I sometimes get myself in trouble. I consider myself liberal, although realistically, I’m pretty middle of the road. In every election so far, I’ve voted Democratic, although full disclosure, if Ron Paul had gotten through the primaries, I would have voted for him.
I live in Madison, WI, a city with a reputation for being on the left. Most of the people I know and interact with are on the left.
I do, however, have friends that are Republican. I even have at least one good friend that I know voted for Donald Trump in 2016 (not sure about 2020.)
I consume news from all sides of the political spectrum.
This is where I get in trouble. When I see people on the left who have good intentions but make bad arguments, it bothers me.
For instance, when people make personal attacks on Donald Trump. Calling him a Cheeto, Orange in Chief, etc. This applies to all political figures. I’m guilty as well. I have on more than once referred to a certain U.S. Senator as a turtle. But this is not good.
I’m reminded of the following quote:
I always cheer up immensely if an attack is particularly wounding because I think, well, if they attack one personally, it means they have not a single political argument left.
When I see a liberal make fun of the way Trump looks or stands, or the size of his hands, I think, “Wow, Trump won this one. This person doesn’t have a real argument, so they are making fun of the way he looks.”
Sometimes I point out the bad argument or play devil’s advocate because I want them to do better. Then people attack me and make all sorts of assumptions.
This is especially true when dealing with marginalized groups. If someone from [marginalized group] says something factually wrong, or misleading, or something I can’t entirely agree with, I get attacked when I point it out. “How dare you awful cis white male attack this marginalized person! Educate yourself!”
Yes, trolls are trying to stir shit up. But some people are trying to have a real conversation. How are we supposed to move forward and make meaningful changes that help marginalized groups if we’re not allowed to talk about it and debate the specifics? The answer isn’t to tell people to “Shut up and listen” because that’s what got Trump elected in 2016 and almost reelected in 2020.
When people say “My humanity’s not up for debate,” you’re setting yourself up for failure.
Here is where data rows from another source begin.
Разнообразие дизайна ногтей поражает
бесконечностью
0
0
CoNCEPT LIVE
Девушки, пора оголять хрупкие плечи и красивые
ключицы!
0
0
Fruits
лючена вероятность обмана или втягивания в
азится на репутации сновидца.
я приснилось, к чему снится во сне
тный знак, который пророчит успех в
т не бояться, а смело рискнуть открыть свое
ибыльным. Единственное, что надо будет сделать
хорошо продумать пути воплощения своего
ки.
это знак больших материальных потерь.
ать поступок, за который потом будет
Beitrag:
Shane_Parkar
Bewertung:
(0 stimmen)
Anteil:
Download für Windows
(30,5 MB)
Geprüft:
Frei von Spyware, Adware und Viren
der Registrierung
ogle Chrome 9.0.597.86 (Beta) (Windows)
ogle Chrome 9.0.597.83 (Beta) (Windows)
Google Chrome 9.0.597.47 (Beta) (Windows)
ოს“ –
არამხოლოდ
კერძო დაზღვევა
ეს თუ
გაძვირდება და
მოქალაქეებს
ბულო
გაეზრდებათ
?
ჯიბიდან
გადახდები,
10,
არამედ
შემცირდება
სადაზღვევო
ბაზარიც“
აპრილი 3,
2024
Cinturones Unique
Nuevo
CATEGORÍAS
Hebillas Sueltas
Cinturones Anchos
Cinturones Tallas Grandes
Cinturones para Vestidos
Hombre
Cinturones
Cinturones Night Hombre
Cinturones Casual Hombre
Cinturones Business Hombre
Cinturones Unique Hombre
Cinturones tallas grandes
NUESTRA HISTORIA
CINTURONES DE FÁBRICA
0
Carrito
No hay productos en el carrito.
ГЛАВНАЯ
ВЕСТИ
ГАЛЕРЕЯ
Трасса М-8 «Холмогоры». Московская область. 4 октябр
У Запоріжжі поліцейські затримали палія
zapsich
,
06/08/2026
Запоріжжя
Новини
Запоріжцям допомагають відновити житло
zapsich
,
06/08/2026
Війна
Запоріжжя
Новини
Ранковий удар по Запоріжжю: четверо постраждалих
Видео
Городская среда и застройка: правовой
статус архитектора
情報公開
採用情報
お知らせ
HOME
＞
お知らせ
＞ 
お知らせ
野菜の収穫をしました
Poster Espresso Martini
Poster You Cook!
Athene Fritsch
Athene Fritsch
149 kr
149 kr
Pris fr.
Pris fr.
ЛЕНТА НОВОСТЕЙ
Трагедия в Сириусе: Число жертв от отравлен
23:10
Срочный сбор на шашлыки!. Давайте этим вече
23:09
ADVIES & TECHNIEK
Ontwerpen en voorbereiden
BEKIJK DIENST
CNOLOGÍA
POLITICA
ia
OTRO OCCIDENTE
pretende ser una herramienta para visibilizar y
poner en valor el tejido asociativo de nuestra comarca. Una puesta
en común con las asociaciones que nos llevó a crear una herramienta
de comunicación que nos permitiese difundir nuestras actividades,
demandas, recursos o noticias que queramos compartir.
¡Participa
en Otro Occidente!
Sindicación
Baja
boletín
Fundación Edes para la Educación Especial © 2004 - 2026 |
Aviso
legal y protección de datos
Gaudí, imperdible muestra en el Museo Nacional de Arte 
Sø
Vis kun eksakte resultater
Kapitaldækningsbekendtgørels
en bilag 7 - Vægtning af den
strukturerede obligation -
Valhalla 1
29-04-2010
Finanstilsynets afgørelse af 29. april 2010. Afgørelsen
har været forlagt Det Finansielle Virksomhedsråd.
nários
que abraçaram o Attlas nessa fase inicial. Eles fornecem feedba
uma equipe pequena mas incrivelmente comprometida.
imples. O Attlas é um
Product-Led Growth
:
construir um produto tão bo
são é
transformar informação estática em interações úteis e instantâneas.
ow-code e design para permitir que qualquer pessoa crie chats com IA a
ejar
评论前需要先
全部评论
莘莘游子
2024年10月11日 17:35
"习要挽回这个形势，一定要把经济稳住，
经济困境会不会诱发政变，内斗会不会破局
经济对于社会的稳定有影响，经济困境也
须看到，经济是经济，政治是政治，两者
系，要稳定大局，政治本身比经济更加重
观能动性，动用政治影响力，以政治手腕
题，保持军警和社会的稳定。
There shouldn’t be a debate. There shouldn’t be a question. There shouldn’t be a conversation. But there is. I may not like the debate, I may think it shouldn’t exist, but it’s happening. I shouldn’t have to fight for basic rights. But I do. I may not think I should have to convince people who think I don’t exist, or don’t deserve rights, but those people exist and there’s enough of them to effect me. So if I don’t convince them, I don’t get rights.
I want to progress, but progressives are working against their best interests by attacking people who would otherwise be their allies.
Being an educator is not only getting the truth right but there’s got to be an act of persuasion in there as well. Persuasion isn’t always “Here’s the facts. You’re either an idiot or you’re not.” It’s “Here’s the facts and here is a sensitivity to your state of mind.” It’s the facts plus the sensitivity when convolved together that creates impact.
I’m really afraid that 2024 is going to be a repeat of 2016.
When you have celebrities like David Cross out there saying ”Fuck that. I want blood!” I’m not sure how to react to that. Without unity, there will be blood, and guess what David, the Republicans are the ones with guns.
I’d really like for there to be a United States in 20 years, but right now I’m not sure if that’s realistic.
If Donald Trump almost getting reelected, and the mass exodus of people and companies from California to Texas is any sign, liberals are losing this war.